February 21, 2011


Judy Clock
What is this thing, called time?
7 days, 24 hrs a day, 60 mins an hour...that's 10,080 minutes a week!
(Anyone remember the Judy clock for learning to tell time? Yes, we still use those with kids today. Yes, I have to battle the analog vs. digital argument, but yes, learning to tell time the old fashioned way wins...at least in my classroom!)


Where does it go?
It feels like time is rushing forward most days, other days it feels like the clock is stuttering, even moving backwards. Why are we so focused on either the next thing we have to do, or on rehashing the past?
(Often w/ anxiety, fear, and/or regret.)
But, why not the "now?"

Such a simple thing, the present, yet we avoid it or rush through it with lightening speed! Maybe it's because I'm on glorious mid-winter break and have the gift of time, but I am increasingly aware of the importance. The importance of being with, being present, in the now. Even if it's difficult. Don't get me wrong, I understand that we live busy, complicated lives in 2011. A lot is expected of us, life throws us things that unavoidably eat up our time. Many of these things or people are important and 100% worth it. However, we DO still have time. I am guilty of using the "no time" excuse over and over again...and not just in the art of learning to say no to adding more, but in avoidance. Avoidance of the present.

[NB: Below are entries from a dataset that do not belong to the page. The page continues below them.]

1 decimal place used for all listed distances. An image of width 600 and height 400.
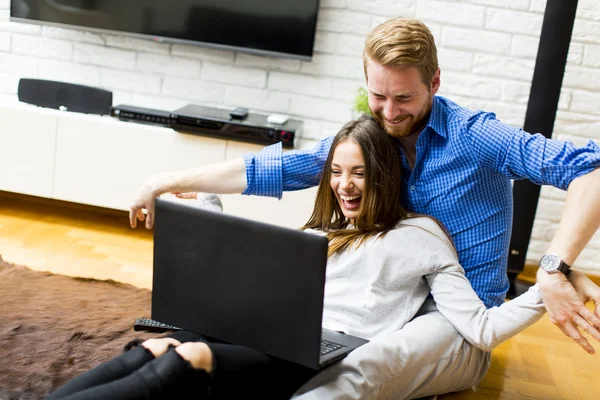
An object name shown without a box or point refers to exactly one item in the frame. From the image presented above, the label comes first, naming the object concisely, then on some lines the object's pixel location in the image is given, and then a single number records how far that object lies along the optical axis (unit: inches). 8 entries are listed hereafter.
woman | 51.8
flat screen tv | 120.6
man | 56.6
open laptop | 48.5
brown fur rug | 67.9
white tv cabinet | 117.1
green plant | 113.8
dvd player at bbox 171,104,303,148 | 114.8
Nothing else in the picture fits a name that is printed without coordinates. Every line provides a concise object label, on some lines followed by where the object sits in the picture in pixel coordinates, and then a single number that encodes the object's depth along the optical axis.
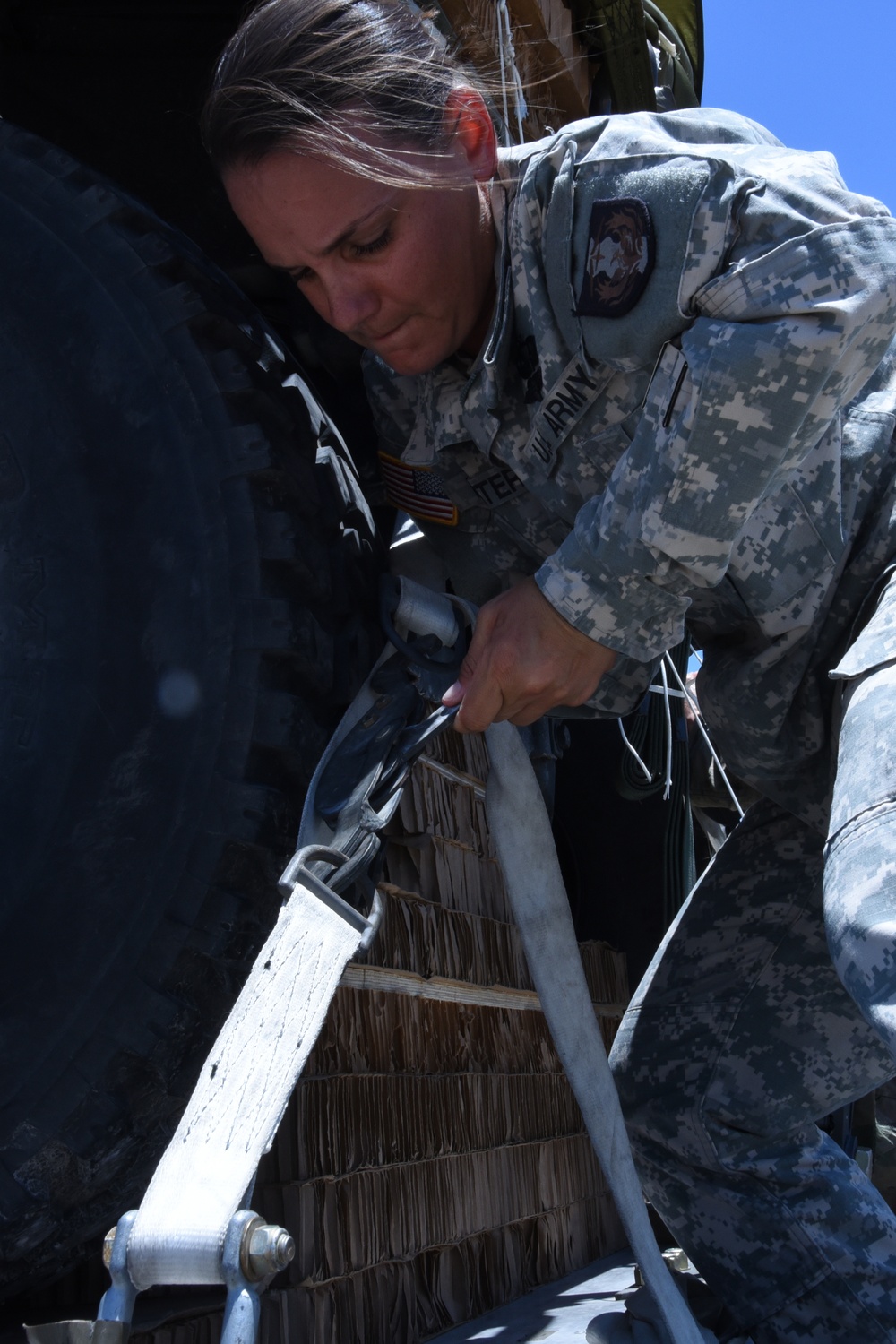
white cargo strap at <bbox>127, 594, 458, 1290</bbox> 0.69
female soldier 1.01
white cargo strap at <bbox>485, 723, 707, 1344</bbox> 1.10
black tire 0.94
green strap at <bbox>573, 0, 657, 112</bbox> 1.76
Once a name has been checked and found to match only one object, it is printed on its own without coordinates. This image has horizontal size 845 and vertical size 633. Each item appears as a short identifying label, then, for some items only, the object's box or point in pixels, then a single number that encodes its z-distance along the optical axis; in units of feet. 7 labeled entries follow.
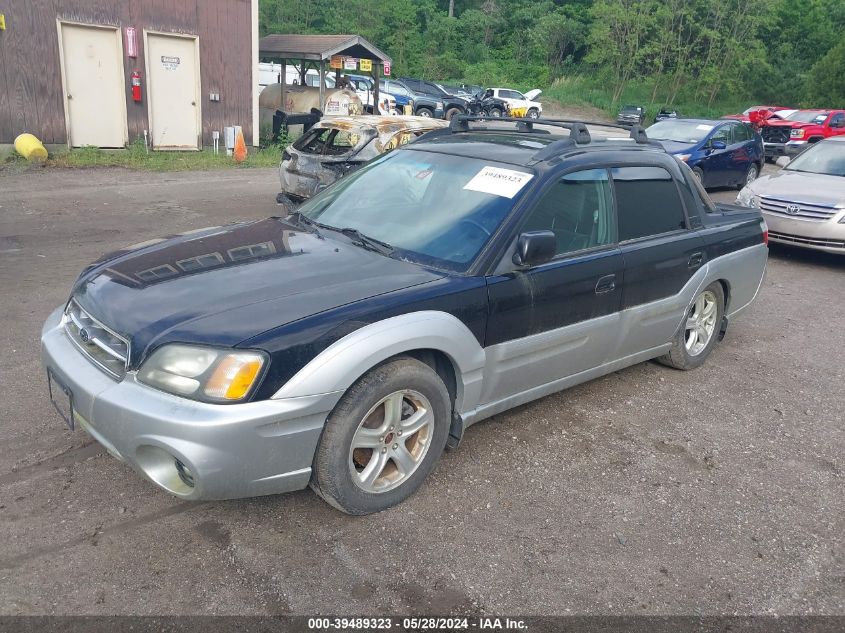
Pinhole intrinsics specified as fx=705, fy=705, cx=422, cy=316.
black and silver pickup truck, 9.07
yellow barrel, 42.09
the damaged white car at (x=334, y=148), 29.49
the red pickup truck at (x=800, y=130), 67.46
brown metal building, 43.01
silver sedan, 27.61
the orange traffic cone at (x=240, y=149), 50.58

How many of you are with me?

Whether it's intentional or not we forget about the present, and often with it, what's most important.


This word is used in the scriptures, particularly in the psalms. I used to brush over it, never bothering to learn its meaning. Ironic, that it means to pause, and reflect. Take a moment to stop and process, allow our spirit to catch up with our frantic body and mind. Allow peace to reign. Listen to the quiet of our hearts, to the Lord, learn something about ourselves or the world in the moment. That goes for those that we are with as well. How often when on the phone with a friend, or in the car with your child or spouse, do we tune out and allow our thoughts to be fractured and distracted? Guilty. Be in the moment- really listen. It's surprising what you may discover.

If you're anything like me, Selah, does not come naturally. So join me, in practicing and training ourselves to choose to be in the moment more, to pause and reflect.